If becoming an undercover cop is as easy as it is portrayed in Rick Sloane’s Vicebusters aka Vice Academy (1989) then I want in, and pronto. This is the tale of a group of girls, and one sole guy, who are in a high school-esque wing of a Police Training Academy trying to pass and graduate from their course to become fully-fledged vice busting protectors of society. Think Clueless meets Diagnosis Murder and you’re starting to get an idea of what we’re dealing with; valley girls with HUGE hair, the skimpiest outfits and the highest heels. Is it any wonder half of them can’t climb the wall in the obstacle course (that’s right, part of their training involves a very simple obstacle course…)?
The story centres around the main girls in the class; Didi (scream queen veteran and B-movie delight Linnea Quigley), Shawnee (Karen Russell) and Holly Wells (former porn star Ginger Lynn Allen). Didi and Shawnee suffer from a little case of airheadedness whilst Holly’s father happens to be the Police Chief. Holly, in her quest to become ‘she-who-might-get-punched-in-the-face-for-being-teachers-pet’, has just made her tenth arrest thanks to a tip off from Daddy (annoying bitch or just sensible go-getter?). Didi and Shawnee haven’t done a thing.
A chance encounter with an underage prostitute (a fifteen year old called Cherry Pop, need I say anymore?), coupled with the fact that all students need to have made ten arrests in order to graduate, gives Didi and Shawnee (and that sole guy in class) the chance to get back up to scratch. Using all the knowledge they learnt in their ‘How to dress up like a Prossie’ class, the girls set out to uncover a porn empire secretly hiring underage girls as a lucrative side project. A trashy comedy suddenly gets a sleazy softcore injection? I’m not going to argue with that, although don’t expect it to walk the line well because it really doesn’t. Remember, it’s nothing more than a slice of silly fun. Albeit one that spawned a series of six films in total.

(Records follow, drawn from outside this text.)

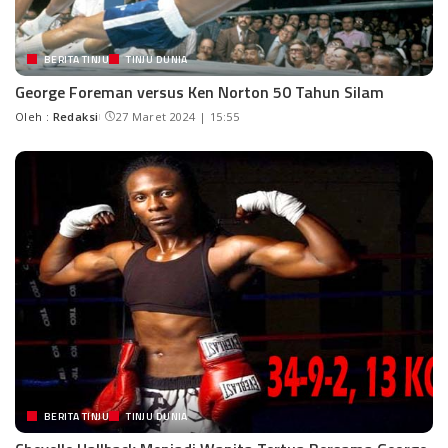
BERITA TINJU
TINJU DUNIA
George Foreman versus Ken Norton 50 Tahun Silam
Oleh :
Redaksi
27 Maret 2024 | 15:55
BERITA TINJU
TINJU DUNIA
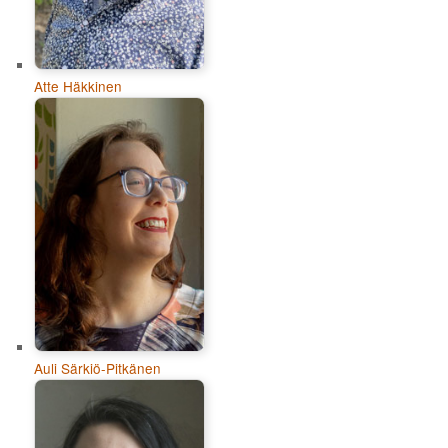
Atte Häkkinen
Auli Särkiö-Pitkänen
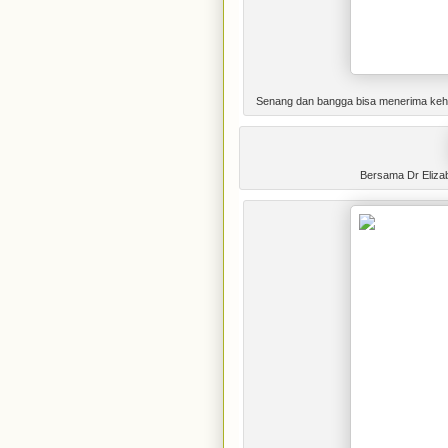
Senang dan bangga bisa menerima keho
Bersama Dr Elizab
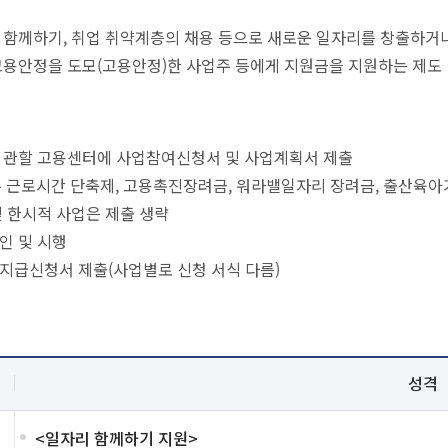
 함께하기, 취업 취약계층의 채용 등으로 새로운 일자리를 창출하거나
고용안정을 도모(고용안정)한 사업주 등에게 지원금을 지원하는 제도
 관할 고용센터에 사업참여신청서 및 사업계획서 제출
, 주 근로시간 단축제, 고용촉진장려금, 워라밸일자리 장려금, 출산육
및 한시적 사업은 제출 생략
인 및 시행
지급신청서 제출(사업별로 신청 서식 다름)
성격
<일자리 함께하기 지원>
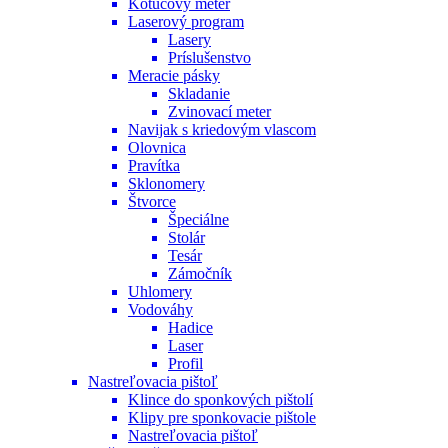
Kotúčový meter
Laserový program
Lasery
Príslušenstvo
Meracie pásky
Skladanie
Zvinovací meter
Navijak s kriedovým vlascom
Olovnica
Pravítka
Sklonomery
Štvorce
Špeciálne
Stolár
Tesár
Zámočník
Uhlomery
Vodováhy
Hadice
Laser
Profil
Nastreľovacia pištoľ
Klince do sponkových pištolí
Klipy pre sponkovacie pištole
Nastreľovacia pištoľ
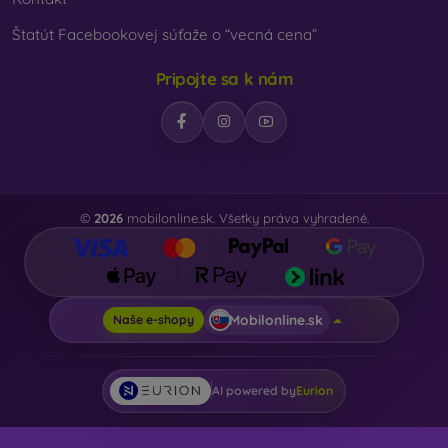
Štatút Facebookovej súťaže o “vecná cena”
Pripojte sa k nám
©
2026
mobilonline.sk. Všetky práva vyhradené.
Mobilonline.sk
Naše e-shopy
AI powered by
Eurion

Full of really stupid scenes, my favourite being the lesson in how to disarm someone pointing a gun at you (pull your top down, expose your boobs and take the gun off the person aiming it at you whilst they stare at your tits…) and even more stupid finer points (the villain Queen Bee sports a beehive hairdo, the producer of a porno holds up direction cards during filming saying ‘Moan Louder! and ‘Degrade Her More!’), Vicebusters is nothing more than a good bit of silly fun. I repeat, a GOOD bit of silly fun. Perfect for girly sleepovers and for guys looking to perv on some 80s totty, the film is the perfect bit of 80s trash that is both really dumb and easy to follow but entertaining enough that one will chuckle a little along with it.
Poorly written? Yes. Badly shot? Yes (check out an extremely busy highway visible in the background of one shot). Awful acting? Check, but hey, who doesn’t like to watch a bit of rubbish every now and then?